WORK TO COMPLETE: Would you transcribe the line that holds "output f1, f2, f3, f4, f5", plus every line beneath it through the end of the data, exactly and with nothing added?

┌──

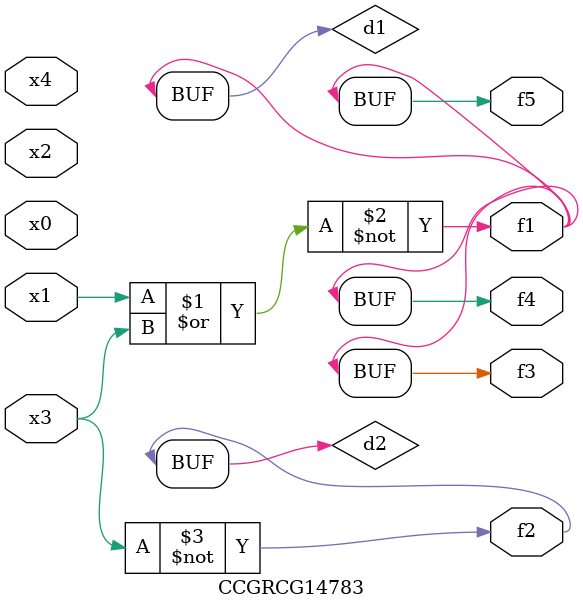
<source format=v>
module CCGRCG14783(
	input x0, x1, x2, x3, x4,
	output f1, f2, f3, f4, f5
);

	wire d1, d2;

	nor (d1, x1, x3);
	not (d2, x3);
	assign f1 = d1;
	assign f2 = d2;
	assign f3 = d1;
	assign f4 = d1;
	assign f5 = d1;
endmodule

</source>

└──

RESULT:
	output f1, f2, f3, f4, f5
);

	wire d1, d2;

	nor (d1, x1, x3);
	not (d2, x3);
	assign f1 = d1;
	assign f2 = d2;
	assign f3 = d1;
	assign f4 = d1;
	assign f5 = d1;
endmodule

</source>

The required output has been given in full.